**Supplied records**
"""

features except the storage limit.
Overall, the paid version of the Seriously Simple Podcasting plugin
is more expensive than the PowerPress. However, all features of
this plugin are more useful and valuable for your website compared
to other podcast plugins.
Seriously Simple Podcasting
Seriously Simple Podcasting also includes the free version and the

"""

**Task**
For this exercise, transcribe the whole listing verbatim.

**Exercise output**
features except the storage limit.
Overall, the paid version of the Seriously Simple Podcasting plugin
is more expensive than the PowerPress. However, all features of
this plugin are more useful and valuable for your website compared
to other podcast plugins.
Seriously Simple Podcasting
Seriously Simple Podcasting also includes the free version and the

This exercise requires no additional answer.